At his stops Wednesday in Council Bluffs, Salix and Pella, Iowa, DeSantis directed his verbal assaults at President Biden and kept his jabs at Trump more oblique.

“Our great comeback America tour begins by sending Joe Biden back to his basement in Delaware,” he said at Council Bluffs.

By contrast, DeSantis criticized Trump, a former reality TV star, indirectly but pointedly.

“The Bible makes it very clear that God frowns on pride and looks at people who have humility,” he said.

In recent days, Mr. DeSantis seemed especially eager to speak about his handling of the coronavirus, which catapulted him to national prominence. Mr. Trump recently unfavorably compared the governor’s handling of the pandemic to that of former Gov. Andrew M. Cuomo, D-New York.

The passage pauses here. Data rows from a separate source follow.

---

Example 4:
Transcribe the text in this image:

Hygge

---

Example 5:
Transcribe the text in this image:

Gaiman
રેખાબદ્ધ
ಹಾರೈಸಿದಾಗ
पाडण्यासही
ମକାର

Mr. DeSantis has expressed shock at this line of attack, arguing that the lockdowns and isolation measures instituted early in the pandemic did more harm than help.

“The former president would double his blocks starting in March 2020,” DeSantis said.

“Do you want Cuomo or do you want Florida free?” she added. “If we just decided that at the caucuses, I would be happy with the verdict of the Iowa voters.”

Bret Hayworth contributed reporting from Salix, Iowa.